= What you are asked to do =
Retype every line below precisely as it appears.

= Data extracts =
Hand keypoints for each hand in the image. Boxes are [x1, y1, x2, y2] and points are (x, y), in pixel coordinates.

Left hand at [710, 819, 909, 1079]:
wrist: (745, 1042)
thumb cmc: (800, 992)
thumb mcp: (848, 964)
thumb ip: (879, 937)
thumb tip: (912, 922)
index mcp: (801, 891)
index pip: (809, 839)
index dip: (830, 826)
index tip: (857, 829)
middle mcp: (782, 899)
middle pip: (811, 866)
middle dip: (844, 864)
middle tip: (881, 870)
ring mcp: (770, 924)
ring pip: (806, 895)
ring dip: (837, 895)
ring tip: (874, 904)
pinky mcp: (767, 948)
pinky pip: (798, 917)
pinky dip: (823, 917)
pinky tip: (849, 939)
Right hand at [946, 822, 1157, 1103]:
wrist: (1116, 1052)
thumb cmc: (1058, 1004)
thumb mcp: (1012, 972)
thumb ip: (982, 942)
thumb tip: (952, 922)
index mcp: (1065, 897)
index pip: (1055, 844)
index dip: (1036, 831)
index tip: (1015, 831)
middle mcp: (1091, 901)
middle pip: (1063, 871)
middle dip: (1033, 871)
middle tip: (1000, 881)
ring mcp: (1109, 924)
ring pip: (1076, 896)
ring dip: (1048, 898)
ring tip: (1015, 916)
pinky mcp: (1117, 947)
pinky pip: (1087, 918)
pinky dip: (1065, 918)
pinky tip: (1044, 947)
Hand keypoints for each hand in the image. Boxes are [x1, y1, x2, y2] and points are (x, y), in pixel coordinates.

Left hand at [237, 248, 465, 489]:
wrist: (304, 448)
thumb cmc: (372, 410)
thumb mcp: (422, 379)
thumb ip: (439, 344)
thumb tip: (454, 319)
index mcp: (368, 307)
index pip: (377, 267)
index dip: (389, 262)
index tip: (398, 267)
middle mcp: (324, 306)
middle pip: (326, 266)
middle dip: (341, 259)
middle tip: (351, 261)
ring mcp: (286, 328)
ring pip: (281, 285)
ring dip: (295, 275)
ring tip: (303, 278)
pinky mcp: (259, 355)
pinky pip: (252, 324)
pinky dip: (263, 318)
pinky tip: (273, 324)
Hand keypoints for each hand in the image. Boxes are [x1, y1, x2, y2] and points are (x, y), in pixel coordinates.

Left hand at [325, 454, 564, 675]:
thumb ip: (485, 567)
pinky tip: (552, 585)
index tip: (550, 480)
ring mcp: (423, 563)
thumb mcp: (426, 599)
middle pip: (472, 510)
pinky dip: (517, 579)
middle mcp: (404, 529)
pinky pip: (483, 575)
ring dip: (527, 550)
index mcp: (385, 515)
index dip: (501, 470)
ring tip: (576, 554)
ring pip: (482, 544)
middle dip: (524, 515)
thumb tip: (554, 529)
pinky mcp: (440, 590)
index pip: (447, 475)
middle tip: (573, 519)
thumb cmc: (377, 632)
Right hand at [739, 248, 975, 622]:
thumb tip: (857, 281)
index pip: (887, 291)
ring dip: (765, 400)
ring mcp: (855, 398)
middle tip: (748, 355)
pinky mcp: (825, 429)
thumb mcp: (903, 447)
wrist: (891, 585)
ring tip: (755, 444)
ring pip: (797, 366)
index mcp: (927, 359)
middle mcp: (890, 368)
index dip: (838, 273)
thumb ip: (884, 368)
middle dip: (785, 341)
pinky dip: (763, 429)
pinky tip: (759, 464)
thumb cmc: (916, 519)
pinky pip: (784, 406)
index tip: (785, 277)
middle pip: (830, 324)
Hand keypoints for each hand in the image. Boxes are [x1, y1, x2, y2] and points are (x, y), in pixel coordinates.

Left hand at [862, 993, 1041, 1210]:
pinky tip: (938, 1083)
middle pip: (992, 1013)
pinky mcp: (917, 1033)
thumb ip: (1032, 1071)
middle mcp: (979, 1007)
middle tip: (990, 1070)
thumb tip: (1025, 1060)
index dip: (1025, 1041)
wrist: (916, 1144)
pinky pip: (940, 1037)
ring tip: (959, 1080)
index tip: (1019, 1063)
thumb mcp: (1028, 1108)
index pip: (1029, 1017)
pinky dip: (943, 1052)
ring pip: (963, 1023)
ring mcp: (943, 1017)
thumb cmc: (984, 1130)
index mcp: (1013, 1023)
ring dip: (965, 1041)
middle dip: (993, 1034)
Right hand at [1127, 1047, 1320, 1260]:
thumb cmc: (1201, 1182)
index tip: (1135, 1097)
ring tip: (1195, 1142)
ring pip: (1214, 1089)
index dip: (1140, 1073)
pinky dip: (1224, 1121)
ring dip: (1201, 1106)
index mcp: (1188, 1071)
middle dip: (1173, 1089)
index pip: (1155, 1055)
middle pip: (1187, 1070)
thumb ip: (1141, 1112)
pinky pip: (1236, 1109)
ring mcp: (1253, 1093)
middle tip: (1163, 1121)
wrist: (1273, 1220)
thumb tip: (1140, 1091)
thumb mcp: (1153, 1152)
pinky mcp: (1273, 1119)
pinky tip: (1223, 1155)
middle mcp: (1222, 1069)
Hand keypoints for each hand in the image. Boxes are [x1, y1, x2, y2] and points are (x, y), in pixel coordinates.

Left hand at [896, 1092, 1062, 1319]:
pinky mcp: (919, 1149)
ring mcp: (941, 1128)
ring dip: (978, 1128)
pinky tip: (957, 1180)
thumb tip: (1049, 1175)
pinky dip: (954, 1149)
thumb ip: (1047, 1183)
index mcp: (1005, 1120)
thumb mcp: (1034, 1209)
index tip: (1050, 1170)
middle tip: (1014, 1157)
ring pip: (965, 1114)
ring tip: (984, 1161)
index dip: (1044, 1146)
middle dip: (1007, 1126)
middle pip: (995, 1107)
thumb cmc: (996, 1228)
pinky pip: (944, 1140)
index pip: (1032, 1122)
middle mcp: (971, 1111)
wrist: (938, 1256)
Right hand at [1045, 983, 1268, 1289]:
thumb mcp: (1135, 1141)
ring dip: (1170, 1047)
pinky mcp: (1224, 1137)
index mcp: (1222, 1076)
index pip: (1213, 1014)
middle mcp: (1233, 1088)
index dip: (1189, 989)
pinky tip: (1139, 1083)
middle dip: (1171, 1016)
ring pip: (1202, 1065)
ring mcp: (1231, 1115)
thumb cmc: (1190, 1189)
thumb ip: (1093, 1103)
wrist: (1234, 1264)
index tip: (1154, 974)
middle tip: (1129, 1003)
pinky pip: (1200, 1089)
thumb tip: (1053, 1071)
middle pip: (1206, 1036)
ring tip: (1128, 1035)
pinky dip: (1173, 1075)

= Response to this exercise =
Hand keypoints for each hand in the image. Boxes are [x1, y1, x2, y2] and points are (x, y), in pixel coordinates.

Left hand at [710, 819, 909, 1079]:
wrist: (745, 1042)
thumb cmc: (800, 992)
thumb mcp: (848, 964)
thumb ip: (879, 937)
thumb tip: (912, 922)
index mcp: (801, 891)
index pip: (809, 839)
index dip: (830, 826)
index tip: (857, 829)
middle mcp: (782, 899)
middle pip: (811, 866)
middle dip: (844, 864)
middle tip: (881, 870)
ring mcp: (770, 924)
ring pip: (806, 895)
ring dip: (837, 895)
ring tip: (874, 904)
pinky mcp: (767, 948)
pinky pip: (798, 917)
pinky dip: (823, 917)
pinky tip: (849, 939)
Right hand at [946, 822, 1157, 1103]:
wrist: (1116, 1052)
thumb cmc: (1058, 1004)
thumb mcp: (1012, 972)
thumb ip: (982, 942)
thumb tip: (952, 922)
index mcp: (1065, 897)
index pip: (1055, 844)
index dip: (1036, 831)
index tip: (1015, 831)
middle mcp: (1091, 901)
middle pip: (1063, 871)
middle dip: (1033, 871)
middle tip: (1000, 881)
ring mcp: (1109, 924)
ring pip: (1076, 896)
ring dip: (1048, 898)
ring tip: (1015, 916)
pinky mcp: (1117, 947)
pinky pip: (1087, 918)
pinky dip: (1065, 918)
pinky tip: (1044, 947)
Hand keypoints for each hand in the image. Boxes are [x1, y1, x2, y2] and points are (x, y), in pixel coordinates.

Left hand at [237, 248, 465, 489]:
wrist: (304, 448)
thumb cmc: (372, 410)
thumb mcp: (422, 379)
thumb ip: (439, 344)
thumb tip: (454, 319)
index mcp: (368, 307)
index pip: (377, 267)
index dip: (389, 262)
index tip: (398, 267)
middle mcp: (324, 306)
middle pip: (326, 266)
middle dip: (341, 259)
middle tip: (351, 261)
ring mcp: (286, 328)
ring pip: (281, 285)
ring dip: (295, 275)
ring tip: (303, 278)
pinky mcp: (259, 355)
pinky pip: (252, 324)
pinky dip: (263, 318)
pinky tip: (273, 324)
Hand keypoints for each hand in the image. Boxes are [x1, y1, x2, y2] and points are (x, y), in pixel coordinates.

Left hand at [325, 454, 564, 675]:
thumb ip: (485, 567)
pinky tip: (552, 585)
index tip: (550, 480)
ring mcp: (423, 563)
thumb mcp: (426, 599)
middle pip: (472, 510)
pinky dip: (517, 579)
middle mcp: (404, 529)
pinky pip: (483, 575)
ring dip: (527, 550)
index mcp: (385, 515)
index dip: (501, 470)
ring tip: (576, 554)
ring pip: (482, 544)
middle dip: (524, 515)
thumb tip: (554, 529)
pinky mcp: (440, 590)
index pip: (447, 475)
middle tip: (573, 519)
thumb cmc: (377, 632)
Right hand at [739, 248, 975, 622]:
thumb tip: (857, 281)
index pip: (887, 291)
ring dip: (765, 400)
ring mcp: (855, 398)
middle tip: (748, 355)
pinky mcp: (825, 429)
thumb mcp: (903, 447)
wrist: (891, 585)
ring tip: (755, 444)
ring pip: (797, 366)
index mcp: (927, 359)
middle mcp: (890, 368)
index dip: (838, 273)
thumb ip: (884, 368)
middle dip: (785, 341)
pinky dip: (763, 429)
pinky tip: (759, 464)
thumb cmc: (916, 519)
pinky pip: (784, 406)
index tip: (785, 277)
middle pip: (830, 324)
Hand keypoints for each hand in the image. Boxes are [x1, y1, x2, y2] and points are (x, y), in pixel coordinates.

Left hand at [862, 993, 1041, 1210]:
pinky tip: (938, 1083)
middle pip: (992, 1013)
pinky mcp: (917, 1033)
thumb ip: (1032, 1071)
middle mcp: (979, 1007)
middle tip: (990, 1070)
thumb tip: (1025, 1060)
index dip: (1025, 1041)
wrist: (916, 1144)
pinky pip: (940, 1037)
ring tip: (959, 1080)
index tip: (1019, 1063)
thumb mcp: (1028, 1108)
index pip: (1029, 1017)
pinky dip: (943, 1052)
ring pip: (963, 1023)
ring mcp: (943, 1017)
thumb cmc: (984, 1130)
index mcp: (1013, 1023)
ring dip: (965, 1041)
middle dip: (993, 1034)
Right hand at [1127, 1047, 1320, 1260]:
thumb cmc: (1201, 1182)
index tip: (1135, 1097)
ring tip: (1195, 1142)
ring pip: (1214, 1089)
index dip: (1140, 1073)
pinky dip: (1224, 1121)
ring dip: (1201, 1106)
index mcp: (1188, 1071)
middle dip: (1173, 1089)
index pip: (1155, 1055)
middle pip: (1187, 1070)
thumb ip: (1141, 1112)
pinky pip: (1236, 1109)
ring mcp: (1253, 1093)
middle tip: (1163, 1121)
wrist: (1273, 1220)
thumb tip: (1140, 1091)
thumb mcp: (1153, 1152)
pinky mcp: (1273, 1119)
pinky tip: (1223, 1155)
middle mcp: (1222, 1069)
Hand keypoints for each hand in the image. Boxes are [x1, y1, x2, y2] and points are (x, y), in pixel coordinates.

Left hand at [896, 1092, 1062, 1319]:
pinky mcp: (919, 1149)
ring mcp: (941, 1128)
ring dip: (978, 1128)
pinky tip: (957, 1180)
thumb tip: (1049, 1175)
pinky dip: (954, 1149)
thumb ip: (1047, 1183)
index mcp: (1005, 1120)
thumb mcp: (1034, 1209)
index tip: (1050, 1170)
middle tip: (1014, 1157)
ring pip: (965, 1114)
ring tip: (984, 1161)
index dip: (1044, 1146)
middle dip: (1007, 1126)
middle pip: (995, 1107)
thumb cmc: (996, 1228)
pinky pip: (944, 1140)
index pip: (1032, 1122)
middle mcp: (971, 1111)
wrist: (938, 1256)
Right hand at [1045, 983, 1268, 1289]:
thumb mcp: (1135, 1141)
ring dip: (1170, 1047)
pinky mcp: (1224, 1137)
index mcp: (1222, 1076)
index pip: (1213, 1014)
middle mcp: (1233, 1088)
index dip: (1189, 989)
pinky tip: (1139, 1083)
middle dip: (1171, 1016)
ring pip: (1202, 1065)
ring mcp: (1231, 1115)
thumb cmc: (1190, 1189)
thumb ip: (1093, 1103)
wrist: (1234, 1264)
index tip: (1154, 974)
middle tip: (1129, 1003)
pinky pip: (1200, 1089)
thumb tip: (1053, 1071)
middle pip: (1206, 1036)
ring tip: (1128, 1035)
pinky dip: (1173, 1075)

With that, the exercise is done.